I agree however the requirements says that it shouldn’t acknowledge or act anything after the message, which it currently does with the OP_POLL flag: 9030F726-85BF-4ECB-A6BD-5063D9C20728

tibbis commented 2 years ago

I think I made a mistake on my proposal code, it should be only:

    if ( dlen > (LMICbandplan_maxFrameLen(LMIC.datarate)) ){
        goto norx; // oversized RX payload, discard message
    }
cstratton commented 2 years ago

I agree however the requirements says that it shouldn’t acknowledge or act anything after the message

No, it doesn't. It says that the end device "may or may not" act as if the downlink was received.
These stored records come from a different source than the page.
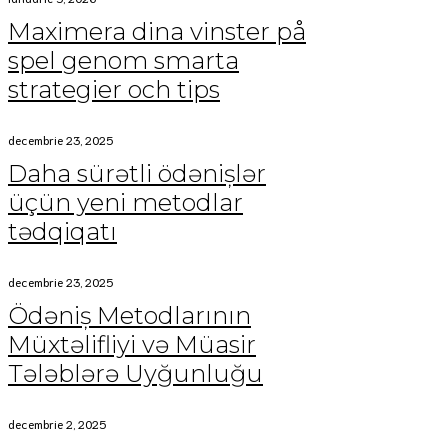
Maximera dina vinster på
spel genom smarta
strategier och tips
decembrie 23, 2025
Daha sürətli ödənişlər
üçün yeni metodlar
tədqiqatı
decembrie 23, 2025
Ödəniş Metodlarının
Müxtəlifliyi və Müasir
Tələblərə Uyğunluğu
decembrie 2, 2025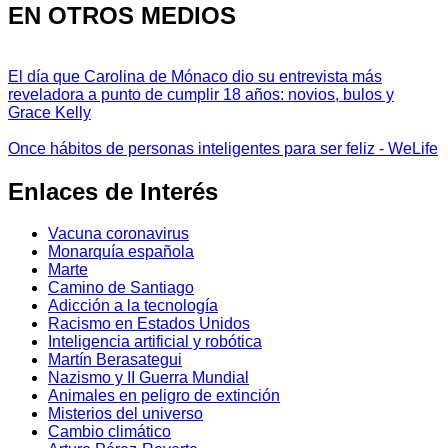
EN OTROS MEDIOS
El día que Carolina de Mónaco dio su entrevista más
reveladora a punto de cumplir 18 años: novios, bulos y
Grace Kelly
Once hábitos de personas inteligentes para ser feliz - WeLife
Enlaces de Interés
Vacuna coronavirus
Monarquía española
Marte
Camino de Santiago
Adicción a la tecnología
Racismo en Estados Unidos
Inteligencia artificial y robótica
Martín Berasategui
Nazismo y II Guerra Mundial
Animales en peligro de extinción
Misterios del universo
Cambio climático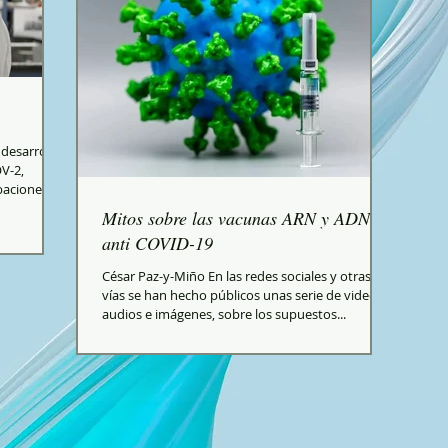
 desarrollo
OV-2,
aciones...
Mitos sobre las vacunas ARN y ADN
anti COVID-19
César Paz-y-Miño En las redes sociales y otras
vías se han hecho públicos unas serie de videos,
audios e imágenes, sobre los supuestos...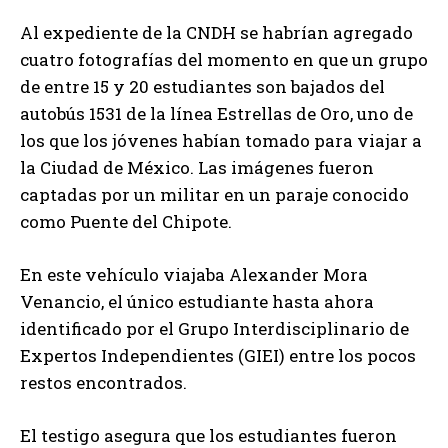
Al expediente de la CNDH se habrían agregado
cuatro fotografías del momento en que un grupo
de entre 15 y 20 estudiantes son bajados del
autobús 1531 de la línea Estrellas de Oro, uno de
los que los jóvenes habían tomado para viajar a
la Ciudad de México. Las imágenes fueron
captadas por un militar en un paraje conocido
como Puente del Chipote.
En este vehículo viajaba Alexander Mora
Venancio, el único estudiante hasta ahora
identificado por el Grupo Interdisciplinario de
Expertos Independientes (GIEI) entre los pocos
restos encontrados.
El testigo asegura que los estudiantes fueron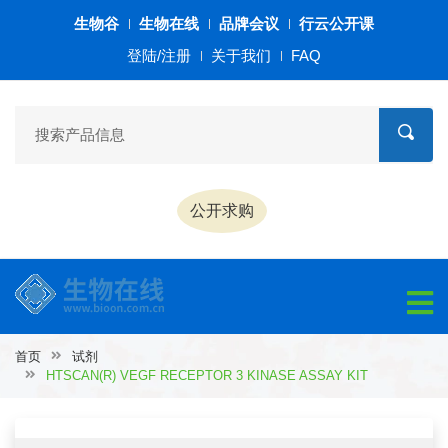
生物谷
生物在线
品牌会议
行云公开课
登陆/注册
关于我们
FAQ
公开求购
首页
试剂
HTSCAN(R) VEGF RECEPTOR 3 KINASE ASSAY KIT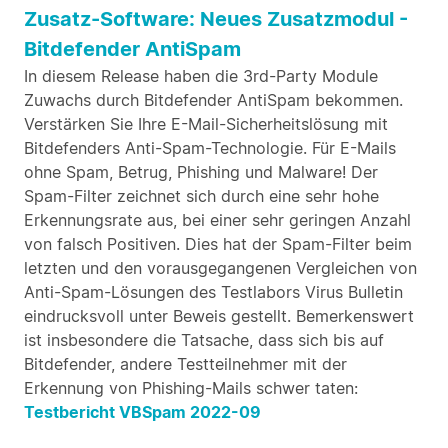
Zusatz-Software: Neues Zusatzmodul -
Bitdefender AntiSpam
In diesem Release haben die 3rd-Party Module
Zuwachs durch Bitdefender AntiSpam bekommen.
Verstärken Sie Ihre E-Mail-Sicherheitslösung mit
Bitdefenders Anti-Spam-Technologie. Für E-Mails
ohne Spam, Betrug, Phishing und Malware! Der
Spam-Filter zeichnet sich durch eine sehr hohe
Erkennungsrate aus, bei einer sehr geringen Anzahl
von falsch Positiven. Dies hat der Spam-Filter beim
letzten und den vorausgegangenen Vergleichen von
Anti-Spam-Lösungen des Testlabors Virus Bulletin
eindrucksvoll unter Beweis gestellt. Bemerkenswert
ist insbesondere die Tatsache, dass sich bis auf
Bitdefender, andere Testteilnehmer mit der
Erkennung von Phishing-Mails schwer taten:
Testbericht VBSpam 2022-09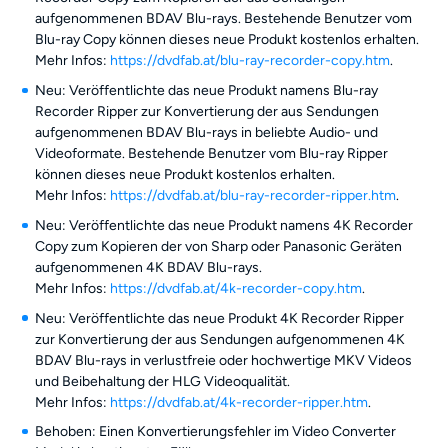
aufgenommenen BDAV Blu-rays. Bestehende Benutzer vom
Blu-ray Copy können dieses neue Produkt kostenlos erhalten.
Mehr Infos:
https://dvdfab.at/blu-ray-recorder-copy.htm
.
Neu: Veröffentlichte das neue Produkt namens Blu-ray
Recorder Ripper zur Konvertierung der aus Sendungen
aufgenommenen BDAV Blu-rays in beliebte Audio- und
Videoformate. Bestehende Benutzer vom Blu-ray Ripper
können dieses neue Produkt kostenlos erhalten.
Mehr Infos:
https://dvdfab.at/blu-ray-recorder-ripper.htm
.
Neu: Veröffentlichte das neue Produkt namens 4K Recorder
Copy zum Kopieren der von Sharp oder Panasonic Geräten
aufgenommenen 4K BDAV Blu-rays.
Mehr Infos:
https://dvdfab.at/4k-recorder-copy.htm
.
Neu: Veröffentlichte das neue Produkt 4K Recorder Ripper
zur Konvertierung der aus Sendungen aufgenommenen 4K
BDAV Blu-rays in verlustfreie oder hochwertige MKV Videos
und Beibehaltung der HLG Videoqualität.
Mehr Infos:
https://dvdfab.at/4k-recorder-ripper.htm
.
Behoben: Einen Konvertierungsfehler im Video Converter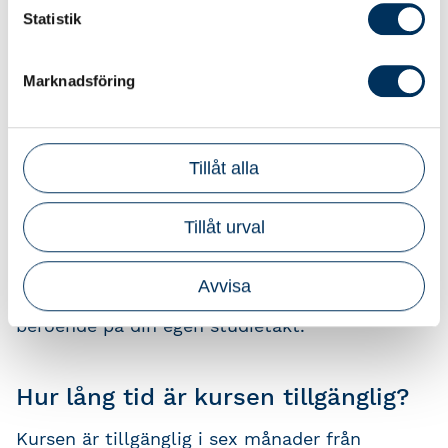
Statistik
Avsked
Orsaker, underrättelse och varsel
Marknadsföring
Utköp av anställd
Överenskommelse, avtalsvillkor
Under rubriken “Extramaterial” hittar du
Tillåt alla
relevanta lagtexter etc.
Tillåt urval
Effektiv kurstid
Avvisa
Kursen tar 1,5-2 timmar att genomföra
beroende på din egen studietakt.
Hur lång tid är kursen tillgänglig?
Kursen är tillgänglig i sex månader från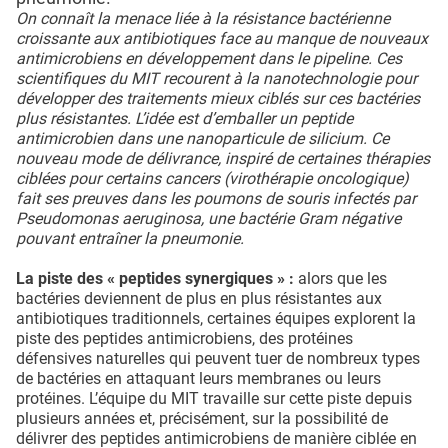
On connaît la menace liée à la résistance bactérienne
croissante aux antibiotiques face au manque de nouveaux
antimicrobiens en développement dans le pipeline. Ces
scientifiques du MIT recourent à la nanotechnologie pour
développer des traitements mieux ciblés sur ces bactéries
plus résistantes. L’idée est d’emballer un peptide
antimicrobien dans une nanoparticule de silicium. Ce
nouveau mode de délivrance, inspiré de certaines thérapies
ciblées pour certains cancers (virothérapie oncologique)
fait ses preuves dans les poumons de souris infectés par
Pseudomonas aeruginosa, une bactérie Gram négative
pouvant entraîner la pneumonie.
La piste des « peptides synergiques » :
alors que les
bactéries deviennent de plus en plus résistantes aux
antibiotiques traditionnels, certaines équipes explorent la
piste des peptides antimicrobiens, des protéines
défensives naturelles qui peuvent tuer de nombreux types
de bactéries en attaquant leurs membranes ou leurs
protéines. L’équipe du MIT travaille sur cette piste depuis
plusieurs années et, précisément, sur la possibilité de
délivrer des peptides antimicrobiens de manière ciblée en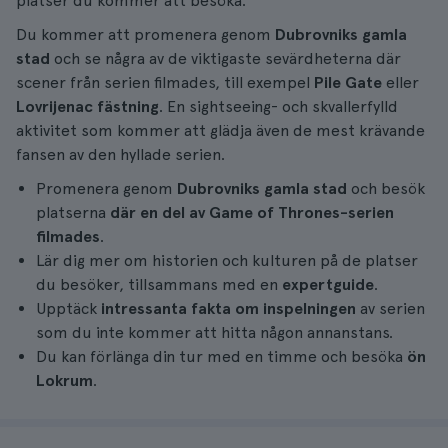
platser du kommer att besöka.
Du kommer att promenera genom
Dubrovniks gamla
stad
och se några av de viktigaste sevärdheterna där
scener från serien filmades, till exempel
Pile Gate
eller
Lovrijenac fästning
. En sightseeing- och skvallerfylld
aktivitet som kommer att glädja även de mest krävande
fansen av den hyllade serien.
Promenera genom
Dubrovniks gamla stad
och besök
platserna
där en del av Game of Thrones-serien
filmades
.
Lär dig mer om historien och kulturen på de platser
du besöker, tillsammans med en
expertguide
.
Upptäck
intressanta fakta om inspelningen
av serien
som du inte kommer att hitta någon annanstans.
Du kan förlänga din tur med en timme och besöka
ön
Lokrum
.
What it must not do is break and cease functioning (ie, must not exhibit a logic path that gets stuck or suffer a buffer overflow or whatever)

Enforcing downlink size limits at the end device is practically problematic, because there are LoRaWAN regions where there may or may not be a packet duration limit, and the network may know if that applies or not to a degree that the end device cannot yet reliably know.

tibbis commented 2 years ago

Yes I think you’re right. I could ask them to check if it is a bug in the LCTT program.